• [Task to complete]: Your answer must be the full set of records, copied exactly, with no pictures in it.

Collected data entries
· · · · · · ·

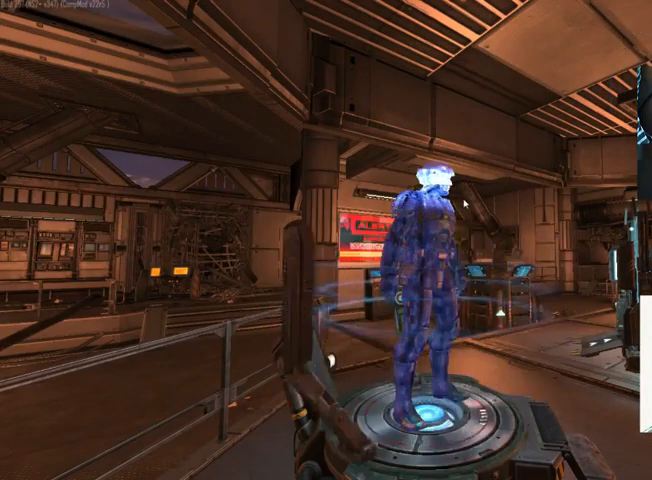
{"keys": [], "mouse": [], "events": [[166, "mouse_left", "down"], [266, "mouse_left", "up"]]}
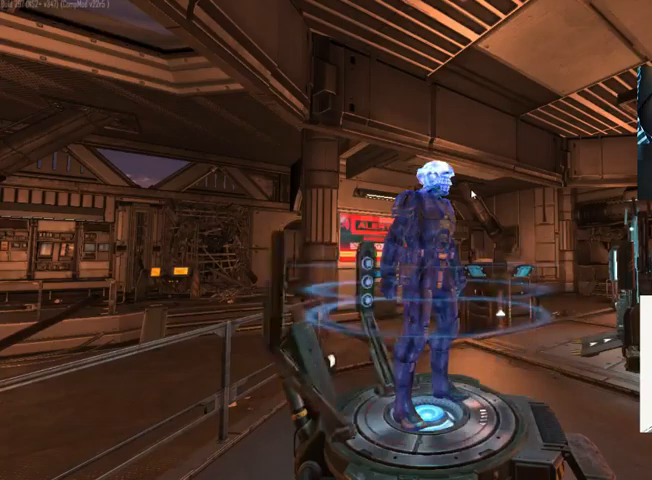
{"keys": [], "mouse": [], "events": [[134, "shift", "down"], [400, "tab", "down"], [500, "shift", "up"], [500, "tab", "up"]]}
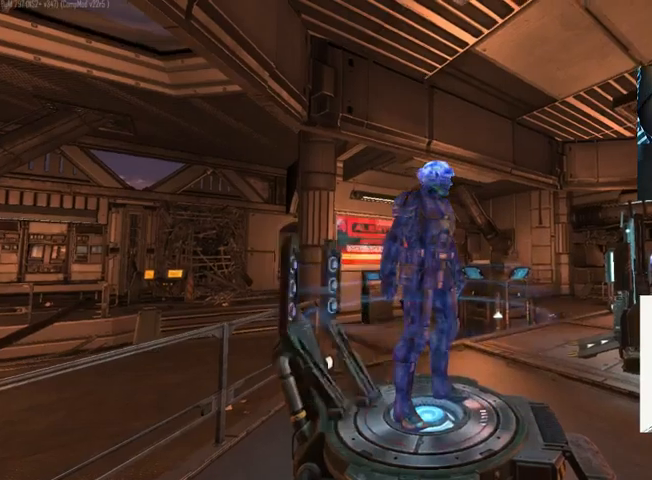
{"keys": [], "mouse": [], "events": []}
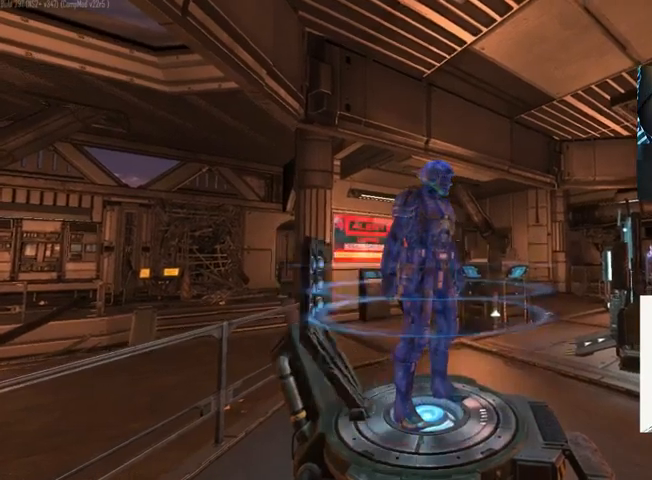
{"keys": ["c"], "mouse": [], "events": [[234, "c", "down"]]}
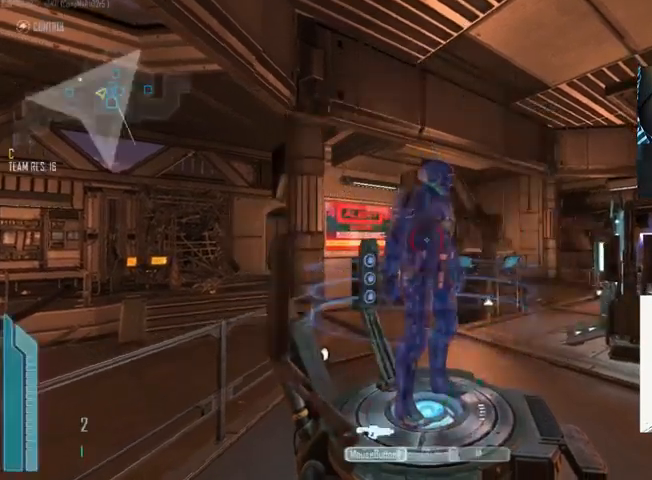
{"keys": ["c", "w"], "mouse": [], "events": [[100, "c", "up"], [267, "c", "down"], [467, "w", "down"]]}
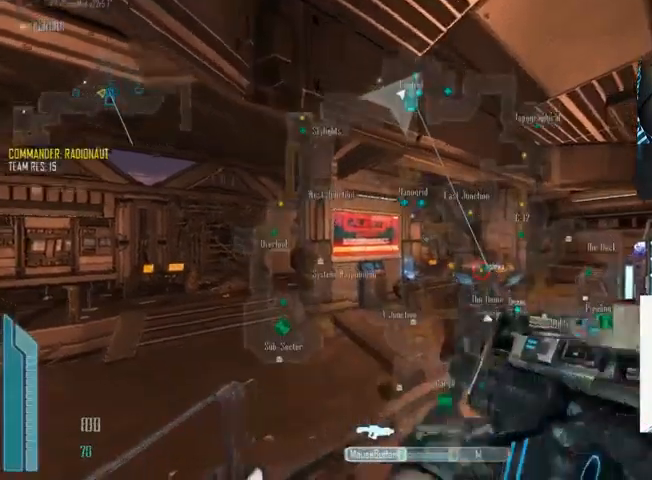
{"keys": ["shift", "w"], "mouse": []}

· · · · · · ·

• [Solution to this problem]:
{"keys": [], "mouse": [], "events": [[166, "mouse_left", "down"], [266, "mouse_left", "up"]]}
{"keys": [], "mouse": [], "events": [[134, "shift", "down"], [400, "tab", "down"], [500, "shift", "up"], [500, "tab", "up"]]}
{"keys": [], "mouse": [], "events": []}
{"keys": ["c"], "mouse": [], "events": [[234, "c", "down"]]}
{"keys": ["c", "w"], "mouse": [], "events": [[100, "c", "up"], [267, "c", "down"], [467, "w", "down"]]}
{"keys": ["shift", "w"], "mouse": []}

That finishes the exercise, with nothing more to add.